3. £30,000, Supplementary, Science and Art Department.

SIR H. MAXWELL () Wigton

said, the only way in which they could estimate the results derived from this expenditure was by having regard to the artistic productions of the country. Well, the only result we had this year was the new coinage.


That subject does not come within the limits of the Vote, which has reference to grants for drawing in elementary schools, and so forth.


As I am aware that the Government are anxious to make progress with the Votes, I will put off my remarks on that subject until the Education Votes.

Vote agreed to.

4. £5, Supplementary, London University.


wished to point out that the total expenditure of the University during the year was £14,000, and the excess, together with the original Vote, would be more than covered by the increase of fees. The whole receipts amounted to £16,000, which he regarded as a singularly unsatisfactory state of things. Either the fees asked of students were too high or else the fees paid to the professors were too low. It had always been understood that the University should be supported, to some extent, by the State, and he desired to know whether it was intended to so arrange the fees as to carry out that understanding?


regarded it as a highly satisfactory state of things that the revenue of the University had reached its present proportions.

Vote agreed to.

5. £250, Supplementary, National Gallery, &c, Scotland.

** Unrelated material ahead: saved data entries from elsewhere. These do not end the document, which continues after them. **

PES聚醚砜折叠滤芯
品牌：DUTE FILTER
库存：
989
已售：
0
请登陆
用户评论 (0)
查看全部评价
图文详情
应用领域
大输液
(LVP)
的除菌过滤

6. £157,500, Supplementary, Public Education, Ireland.

MR. JACKSON (Leeds, N.)

I think the 1st of October was the date when the schools were to be freed in Ireland. As there was considerable interest taken in the subject last year it would be interesting to the Committee to know if the right hon. Gentleman can tell us whether the school attendance has improved during the five complete months that have elapsed since the schools were freed? We have heard what has been the result of freeing the schools in England, and we desire to know if a similar result, or anything like the same result, has been attained in Ireland? If the right hon. Gentleman the Chief Secretary is not in a position to answer the question now, perhaps he will be able to do so on the Vote on Account or when the main Vote comes on.


The right hon. Gentleman does not ask an unreasonable question. He says we have had figures for England, but he forgets that the schools have been freed in England for 18 months, whereas in Ireland the Act has only come into operation since October. We shall be able to give the figures relating to Ireland, I hope, on the Vote on Account or on the original Estimate.

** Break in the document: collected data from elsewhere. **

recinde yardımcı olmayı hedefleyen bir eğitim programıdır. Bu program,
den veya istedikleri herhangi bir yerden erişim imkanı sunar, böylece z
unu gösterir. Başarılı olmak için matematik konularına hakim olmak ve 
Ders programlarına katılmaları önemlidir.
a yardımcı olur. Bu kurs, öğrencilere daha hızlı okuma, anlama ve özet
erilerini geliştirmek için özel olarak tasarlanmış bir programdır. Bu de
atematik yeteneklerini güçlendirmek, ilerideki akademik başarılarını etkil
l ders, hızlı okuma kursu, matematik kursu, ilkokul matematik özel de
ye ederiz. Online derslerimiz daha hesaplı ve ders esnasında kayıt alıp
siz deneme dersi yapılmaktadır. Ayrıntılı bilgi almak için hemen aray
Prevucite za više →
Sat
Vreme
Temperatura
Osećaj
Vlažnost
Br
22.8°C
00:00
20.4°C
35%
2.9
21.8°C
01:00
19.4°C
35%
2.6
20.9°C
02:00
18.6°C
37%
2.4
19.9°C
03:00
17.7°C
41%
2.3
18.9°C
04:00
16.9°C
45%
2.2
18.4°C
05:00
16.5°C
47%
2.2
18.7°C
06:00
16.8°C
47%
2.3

regretted that none of this money went to the best schools in Ireland—namely, those conducted by the Christian Brothers The Irish Members were put off from time to time when they called attention to this subject, the right hon. Gentleman the Chief Secretary telling them that there was no immediate prospect of their wishes being carried out.


The enormous and complex question to which the hon. and gallant Member refers does not arise under this Vote. There was not time between the passing of the Act of 1892 and the closing of the Session to obtain from Parliament the money necessary to carry out the purposes of the Act. We resorted to such devices as we could so that the teachers should not be disappointed in the reasonable expectations they had formed of the Act. It is now for the Committee, by voting this sum, to make good what we did. What we did we were obliged to do in consequence of the action of the last Parliament.

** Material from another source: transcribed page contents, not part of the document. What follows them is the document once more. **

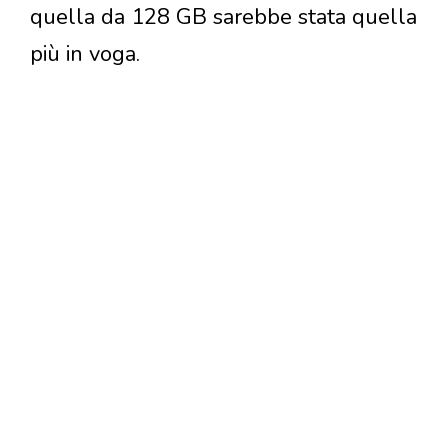
quella da 128 GB sarebbe stata quella
più in voga.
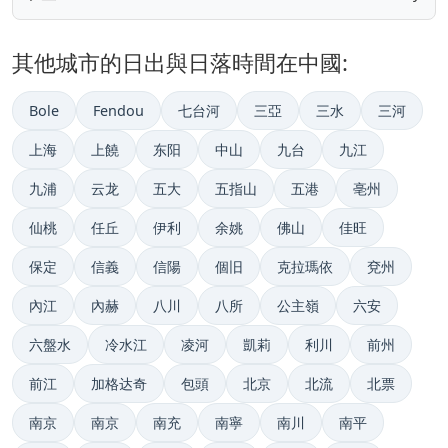
其他城市的日出與日落時間在中國:
Bole
Fendou
七台河
三亞
三水
三河
上海
上饒
东阳
中山
九台
九江
九浦
云龙
五大
五指山
五港
亳州
仙桃
任丘
伊利
余姚
佛山
佳旺
保定
信義
信陽
個旧
克拉瑪依
兗州
內江
內赫
八川
八所
公主嶺
六安
六盤水
冷水江
凌河
凱莉
利川
前州
前江
加格达奇
包頭
北京
北流
北票
南京
南京
南充
南寧
南川
南平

Was I right in stating the other day, in reply to a query, that it was the intention of the Government, immediately the money was placed at their disposal, to pay the teachers the balance of the sum due to them on the capitation grant either before the 31st March or about that date?


The right hon. Gentleman is quite right.


I had wished to say a few words on this Vote, but I will postpone my observations to the Report stage.


said, the schools had only been freed since October, and yet the whole of the increase in the Vote was for the year. What did that mean?


A certain sum of money was due to Ireland, as a corresponding grant to that made to England. This is the sum that represents Ireland's proportion of the grant.

Vote agreed to.

Resolutions to be reported upon Monday next.

Committee to sit again upon Monday next.